“We are convinced that liquefied gas is one of the most important future alternatives to today’s vehicle fuels.” –Lars Mårtensson, director-environmental affairs, Volvo Trucks.
The effort to make natural gas a more efficient fuel for powering long-haul freight trucks increased this week as Volvo Trucks – a division of Sweden’s AB Volvo – officially revealed a production-line ready heavy duty model that runs on a mixture of 75% liquefied natural gas (LNG) and 25% diesel fuel. This is a truck that Volvo’s been working on in the prototype stage for some time.
The interesting twists to Volvo’s new FM MethaneDiesel model is that is can use either LNG or “biogas” refined from, say, the methane vapors generated from landfill decomposition as the main ingredient in its fuel cocktail, the company said. That’s because both natural gas and biogas share methane as the “base stock” in their composition, noted Lars Mårtensson, director-environmental affairs for Volvo Trucks.
He noted that Volvo uses a conventional 13-liter diesel engine generating 460 horsepower and roughly 1,696 ft-lbs. of torque. It’s equipped with gas injectors, a special Thermos-like fuel tank that keeps the gas liquefied and chilled to minus140 degrees Celsius (roughly minus 284 degrees Fahrenheit), plus a specially modified catalytic converter so it can operate on blended methane/diesel fuel.
Now, if the natural gas tank runs dry, Volvo said the system automatically switches over to diesel, with the driver alerted via a control lamp that comes on in the instrument panel. That should certainly allay fears in some quarters of having trucks stranded on the road due to an inability to find natural gas refilling locations.
“By using liquefied gas, more fuel can be stored in the tanks compared to if the fuel is compressed. This gives the methane-diesel truck a far greater range than that of traditional gas-powered trucks that utilize spark-plug technology,” he said.
Thus, in a truck with a gross weight of 40 tonnes, the fuel tank holds enough gas for a range of up to 500 kilometres (some 310.6 miles) in normal driving.

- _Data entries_
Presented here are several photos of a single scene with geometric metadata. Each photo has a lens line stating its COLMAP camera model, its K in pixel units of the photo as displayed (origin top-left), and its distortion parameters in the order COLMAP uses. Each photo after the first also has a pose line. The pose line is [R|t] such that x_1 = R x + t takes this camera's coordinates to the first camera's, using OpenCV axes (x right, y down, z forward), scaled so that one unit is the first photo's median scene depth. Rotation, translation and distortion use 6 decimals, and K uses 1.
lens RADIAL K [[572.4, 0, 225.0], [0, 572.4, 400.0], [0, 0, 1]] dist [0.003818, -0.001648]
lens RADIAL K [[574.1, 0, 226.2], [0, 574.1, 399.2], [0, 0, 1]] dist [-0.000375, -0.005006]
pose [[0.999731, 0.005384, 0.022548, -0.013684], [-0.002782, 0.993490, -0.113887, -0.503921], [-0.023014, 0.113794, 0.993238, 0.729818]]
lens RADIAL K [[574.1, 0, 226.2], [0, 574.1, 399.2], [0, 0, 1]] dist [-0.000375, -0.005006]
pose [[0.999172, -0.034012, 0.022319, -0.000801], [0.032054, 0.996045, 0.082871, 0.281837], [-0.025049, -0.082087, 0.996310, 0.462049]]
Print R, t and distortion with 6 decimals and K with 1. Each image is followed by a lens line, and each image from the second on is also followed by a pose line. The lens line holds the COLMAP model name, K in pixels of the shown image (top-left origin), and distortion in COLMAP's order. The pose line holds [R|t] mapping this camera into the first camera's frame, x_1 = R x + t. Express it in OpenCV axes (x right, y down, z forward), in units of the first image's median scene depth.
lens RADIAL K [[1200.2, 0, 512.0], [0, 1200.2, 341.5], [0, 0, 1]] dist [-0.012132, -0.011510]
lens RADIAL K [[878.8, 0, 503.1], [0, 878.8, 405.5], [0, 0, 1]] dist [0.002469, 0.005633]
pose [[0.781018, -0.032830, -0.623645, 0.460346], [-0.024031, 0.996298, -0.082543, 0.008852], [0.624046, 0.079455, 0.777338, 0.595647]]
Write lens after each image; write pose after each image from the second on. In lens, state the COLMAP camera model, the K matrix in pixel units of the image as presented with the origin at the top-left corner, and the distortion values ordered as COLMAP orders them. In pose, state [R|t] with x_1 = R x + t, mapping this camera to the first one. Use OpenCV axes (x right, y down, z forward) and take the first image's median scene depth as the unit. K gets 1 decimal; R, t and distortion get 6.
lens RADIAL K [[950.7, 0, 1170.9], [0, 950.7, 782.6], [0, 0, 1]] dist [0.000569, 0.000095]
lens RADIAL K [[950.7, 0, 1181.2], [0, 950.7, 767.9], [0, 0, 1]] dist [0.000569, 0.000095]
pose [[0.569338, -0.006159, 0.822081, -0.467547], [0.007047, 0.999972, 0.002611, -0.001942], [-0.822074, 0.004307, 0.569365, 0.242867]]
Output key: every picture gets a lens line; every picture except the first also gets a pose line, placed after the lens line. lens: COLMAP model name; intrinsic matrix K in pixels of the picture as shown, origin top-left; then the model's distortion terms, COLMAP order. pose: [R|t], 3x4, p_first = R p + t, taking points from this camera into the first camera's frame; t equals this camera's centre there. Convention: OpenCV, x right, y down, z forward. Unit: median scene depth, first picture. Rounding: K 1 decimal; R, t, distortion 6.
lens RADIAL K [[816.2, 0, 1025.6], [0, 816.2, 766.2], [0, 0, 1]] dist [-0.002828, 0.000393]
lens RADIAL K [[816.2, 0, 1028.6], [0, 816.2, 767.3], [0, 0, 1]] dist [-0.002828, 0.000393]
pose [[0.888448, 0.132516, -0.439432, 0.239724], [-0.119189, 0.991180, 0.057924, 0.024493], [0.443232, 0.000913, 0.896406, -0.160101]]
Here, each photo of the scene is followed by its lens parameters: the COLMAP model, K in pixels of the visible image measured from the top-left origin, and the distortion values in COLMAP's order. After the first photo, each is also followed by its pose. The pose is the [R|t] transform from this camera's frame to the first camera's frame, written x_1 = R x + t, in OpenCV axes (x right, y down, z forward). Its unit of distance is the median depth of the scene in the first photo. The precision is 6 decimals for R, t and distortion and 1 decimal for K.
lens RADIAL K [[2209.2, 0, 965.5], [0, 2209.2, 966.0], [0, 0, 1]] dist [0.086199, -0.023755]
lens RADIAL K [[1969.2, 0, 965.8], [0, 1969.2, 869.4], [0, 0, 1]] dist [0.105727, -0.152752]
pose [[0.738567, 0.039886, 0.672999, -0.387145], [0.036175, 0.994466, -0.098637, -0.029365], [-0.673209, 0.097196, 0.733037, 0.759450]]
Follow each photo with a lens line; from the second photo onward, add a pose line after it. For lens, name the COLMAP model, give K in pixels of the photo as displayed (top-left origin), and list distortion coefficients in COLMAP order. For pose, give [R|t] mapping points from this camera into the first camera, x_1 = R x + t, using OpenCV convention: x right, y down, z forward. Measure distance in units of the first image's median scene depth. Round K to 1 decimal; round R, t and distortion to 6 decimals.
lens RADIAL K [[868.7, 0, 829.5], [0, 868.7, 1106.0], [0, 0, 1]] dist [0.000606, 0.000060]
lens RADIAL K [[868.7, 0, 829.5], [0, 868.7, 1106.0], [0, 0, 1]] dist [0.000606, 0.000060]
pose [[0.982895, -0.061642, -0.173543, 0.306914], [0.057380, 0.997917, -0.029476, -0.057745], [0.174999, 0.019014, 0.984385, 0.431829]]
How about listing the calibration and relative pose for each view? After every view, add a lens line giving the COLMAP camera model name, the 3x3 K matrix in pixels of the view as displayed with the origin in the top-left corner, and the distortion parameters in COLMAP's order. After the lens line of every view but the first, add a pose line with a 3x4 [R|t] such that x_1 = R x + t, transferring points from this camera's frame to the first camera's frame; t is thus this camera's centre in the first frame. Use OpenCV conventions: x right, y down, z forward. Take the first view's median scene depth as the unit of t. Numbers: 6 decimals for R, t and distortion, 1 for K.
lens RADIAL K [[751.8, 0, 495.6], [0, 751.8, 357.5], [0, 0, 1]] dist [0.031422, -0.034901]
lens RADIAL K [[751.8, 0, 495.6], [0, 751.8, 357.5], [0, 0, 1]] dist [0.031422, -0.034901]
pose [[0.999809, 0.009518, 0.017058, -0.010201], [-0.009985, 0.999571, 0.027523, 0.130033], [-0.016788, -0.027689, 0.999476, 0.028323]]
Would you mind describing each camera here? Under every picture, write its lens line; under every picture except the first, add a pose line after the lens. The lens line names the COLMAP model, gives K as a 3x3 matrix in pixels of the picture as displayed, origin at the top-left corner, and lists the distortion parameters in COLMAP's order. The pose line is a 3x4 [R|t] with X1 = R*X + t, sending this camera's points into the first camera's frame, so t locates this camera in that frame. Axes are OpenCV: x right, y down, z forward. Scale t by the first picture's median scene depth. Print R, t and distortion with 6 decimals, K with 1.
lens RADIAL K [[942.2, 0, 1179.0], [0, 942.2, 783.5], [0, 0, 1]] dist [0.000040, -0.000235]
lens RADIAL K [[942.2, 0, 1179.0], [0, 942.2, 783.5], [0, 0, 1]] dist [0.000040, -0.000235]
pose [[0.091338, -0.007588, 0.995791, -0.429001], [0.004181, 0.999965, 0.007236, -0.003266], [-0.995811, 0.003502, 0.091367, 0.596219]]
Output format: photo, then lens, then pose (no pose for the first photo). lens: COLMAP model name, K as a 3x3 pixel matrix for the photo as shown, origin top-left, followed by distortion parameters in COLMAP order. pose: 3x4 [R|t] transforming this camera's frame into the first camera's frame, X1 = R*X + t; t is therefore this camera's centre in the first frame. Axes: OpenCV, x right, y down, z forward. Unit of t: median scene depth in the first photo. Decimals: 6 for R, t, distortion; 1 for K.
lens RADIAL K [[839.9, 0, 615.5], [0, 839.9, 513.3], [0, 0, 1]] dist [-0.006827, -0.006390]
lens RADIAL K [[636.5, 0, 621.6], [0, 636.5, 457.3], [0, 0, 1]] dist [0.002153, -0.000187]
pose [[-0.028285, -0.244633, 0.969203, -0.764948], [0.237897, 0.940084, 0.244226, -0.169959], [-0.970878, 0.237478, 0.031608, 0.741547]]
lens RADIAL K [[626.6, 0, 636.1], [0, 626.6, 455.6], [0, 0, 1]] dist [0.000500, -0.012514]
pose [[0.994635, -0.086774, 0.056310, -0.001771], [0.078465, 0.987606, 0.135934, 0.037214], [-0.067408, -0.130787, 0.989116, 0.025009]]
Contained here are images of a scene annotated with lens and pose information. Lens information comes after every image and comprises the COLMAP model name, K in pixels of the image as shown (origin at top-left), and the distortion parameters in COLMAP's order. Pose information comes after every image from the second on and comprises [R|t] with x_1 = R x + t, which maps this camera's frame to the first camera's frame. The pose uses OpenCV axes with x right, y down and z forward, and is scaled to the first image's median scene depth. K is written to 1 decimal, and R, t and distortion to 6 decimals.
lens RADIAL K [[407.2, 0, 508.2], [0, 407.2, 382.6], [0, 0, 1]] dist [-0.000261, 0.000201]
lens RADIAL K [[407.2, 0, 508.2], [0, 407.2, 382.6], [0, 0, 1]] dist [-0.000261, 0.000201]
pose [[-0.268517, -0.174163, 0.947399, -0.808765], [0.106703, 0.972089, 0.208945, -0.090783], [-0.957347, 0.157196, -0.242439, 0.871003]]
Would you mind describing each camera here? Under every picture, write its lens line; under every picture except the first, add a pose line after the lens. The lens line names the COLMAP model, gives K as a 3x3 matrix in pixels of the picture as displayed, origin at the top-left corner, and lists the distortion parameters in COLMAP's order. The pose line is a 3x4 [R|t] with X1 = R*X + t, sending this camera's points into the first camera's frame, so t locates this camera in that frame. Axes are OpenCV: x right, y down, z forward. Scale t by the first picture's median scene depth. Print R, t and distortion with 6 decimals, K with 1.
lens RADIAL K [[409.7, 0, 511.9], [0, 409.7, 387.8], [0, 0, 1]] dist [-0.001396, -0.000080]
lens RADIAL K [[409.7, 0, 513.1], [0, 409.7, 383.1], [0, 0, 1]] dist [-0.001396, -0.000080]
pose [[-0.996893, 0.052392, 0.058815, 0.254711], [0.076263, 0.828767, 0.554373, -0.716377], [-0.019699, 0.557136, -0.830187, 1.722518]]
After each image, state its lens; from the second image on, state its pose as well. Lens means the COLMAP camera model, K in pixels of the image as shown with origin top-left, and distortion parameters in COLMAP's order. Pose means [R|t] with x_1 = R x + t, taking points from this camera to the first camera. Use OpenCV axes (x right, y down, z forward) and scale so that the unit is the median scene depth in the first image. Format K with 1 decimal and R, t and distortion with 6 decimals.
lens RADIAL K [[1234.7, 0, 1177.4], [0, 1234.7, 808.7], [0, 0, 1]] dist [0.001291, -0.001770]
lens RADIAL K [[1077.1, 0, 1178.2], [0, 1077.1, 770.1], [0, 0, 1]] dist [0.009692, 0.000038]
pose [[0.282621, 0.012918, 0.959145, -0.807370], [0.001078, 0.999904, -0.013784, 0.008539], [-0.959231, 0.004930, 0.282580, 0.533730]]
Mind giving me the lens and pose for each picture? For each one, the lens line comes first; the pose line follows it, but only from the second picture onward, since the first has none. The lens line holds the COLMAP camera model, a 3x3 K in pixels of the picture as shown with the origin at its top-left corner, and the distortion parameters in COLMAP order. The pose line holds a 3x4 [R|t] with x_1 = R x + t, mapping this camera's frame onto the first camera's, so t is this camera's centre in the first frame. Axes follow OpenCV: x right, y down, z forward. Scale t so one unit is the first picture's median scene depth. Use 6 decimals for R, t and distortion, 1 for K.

- _Tasks to complete_
a) Answer these questions using the article on Volvo's methane-diesel truck:
(i) What fuel mixture does the production-line ready model run on?
(ii) How much horsepower does its engine generate?
(iii) What range does the fuel tank hold in a truck with a gross weight of 40 tonnes in normal driving?
b) Translate this sentence from the article on Volvo's methane-diesel truck into Spanish: "By using liquefied gas, more fuel can be stored in the tanks compared to if the fuel is compressed."
c) Rewrite the article on Volvo's methane-diesel truck from "Now, if the" to "gas refilling locations.", replacing "control lamp" with "warning light".

- _Answers below_
a)
(i) 75% liquefied natural gas (LNG) and 25% diesel fuel
(ii) 460 horsepower
(iii) Up to 500 kilometres (some 310.6 miles)

b) Al utilizar gas licuado, se puede almacenar más combustible en los tanques que si el combustible estuviera comprimido.

c)
Now, if the natural gas tank runs dry, Volvo said the system automatically switches over to diesel, with the driver alerted via a warning light that comes on in the instrument panel. That should certainly allay fears in some quarters of having trucks stranded on the road due to an inability to find natural gas refilling locations.